If the marring is deep, it would take a LOT of sanding to fix them and take out any cupping. It could ruin the floors completely also, if take down too far. How far is the cupping if a straight edge is put across the floor? How deep are the marks? How thick is the floor?

Sorry that I can't be of more help, but sometimes you have to see the situation. The fact that a drum sander was not used does not mean he did it wrong though, not does it mean that he did it right in your case. Talk to a pro that works on floors and get his opinion rather than a kid working for a general contractor.

Reply to
Edwin Pawlowski

No one here can answer your question. It really is a matter of how much floor material is left above the tongues. The proper tool is, as you suggest, a drum type floor sander in the hands of an extremely skilled operator. No novice can do an adequate job on a problem floor. The only people who should touch the floor are professional hard wood floor people. There is a distinct chance that there is not enough wood left for another sanding which leads into replacement, still a job for a hardwood flooring company.

Your guy and his method sound like someone trying to clean up a floor that is in pretty good shape to give it another coat of varnish and/or wax.

(top posted for your convenience) ^^^^^^^^^^^^^^^^^^^^^^^^^^^^^^^^^ Keep the whole world singing . . . . DanG (remove the sevens) snipped-for-privacy@7cox.net

Reply to
DanG

No. It's the results that count.

Drum sanders are faster, but orbitals can do the job if operated properly. The typical orbital will take about twice as long at 20 &

36 grit as the drum machine, higher grits approach similar work times.

I don't sand floors for a living, so I usually rent 12x18" orbitals when I'm doing a floor. The orbital is almost goof proof, drums can make waves when used by those who don't use one every day. The floors I've sanded were bid by the job, so I went the safe route, spending the extra time doing the job right, rather than spending the extra time fixing errors.

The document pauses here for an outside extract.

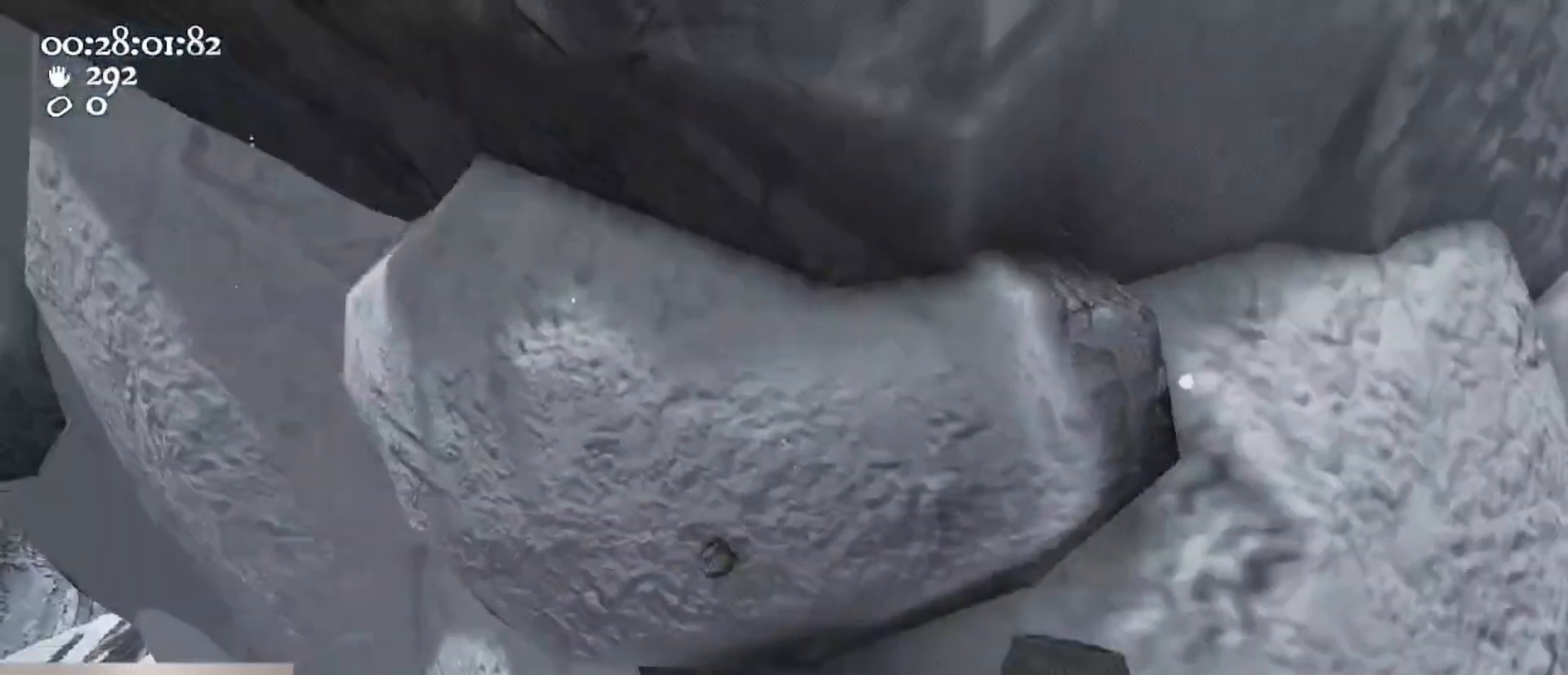
{"keys": [], "mouse": ["left", "right"], "events": [[33, "w", "up"], [67, "d", "down"], [167, "d", "up"], [233, "w", "down"], [300, "w", "up"], [367, "mouse_left", "down"], [367, "mouse_right", "down"]]}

If the results aren't satisfactory to you, SAY SO. Getting into which tool should have been used will have you shooting yourself in the foot in the long run. At no time should a customer tell a contractor WHICH TOOL TO USE, as the job is contracted to meet and end, no?

Barry

Reply to
Ba r r y

I'm not a pro, but I have refinished all of my own oak floors in my own home and few investment properties (It's cheaper to have durable wood floors than replace carpet). The drum sander can dig an irreparable hole in your floor in a heartbeat, so you have to keep it moving at a steady speed. If the laborer had never used one, the contractor probably did you a backhanded favor. A wide drum sander is the right tool for leveling out minor cupping, but it removes material pretty fast. When a floor is cupped badly, you should consider replacing it. The cupping you see on the face of the plank has made the back of the plank convex, so it's contact with the subfloor won't be as good. It will be tougher to get the nails reset, and the cupping will work against the nails.

You don't mention what the thickness of your floor is, but if it's thick enough (probably is, based on its age), you might still be able to save it. There is a historic building in my city which was converted to a public place a long time ago. There was an article in the paper about how the contractor worked heroically to save wide oak plank floors, which had seen a number of floods before the levee system. I think he ended up ripping the wide plans to five inches them and then resanding them. The end result was almost as good and he met the goal of preserving as much of the original material as possible.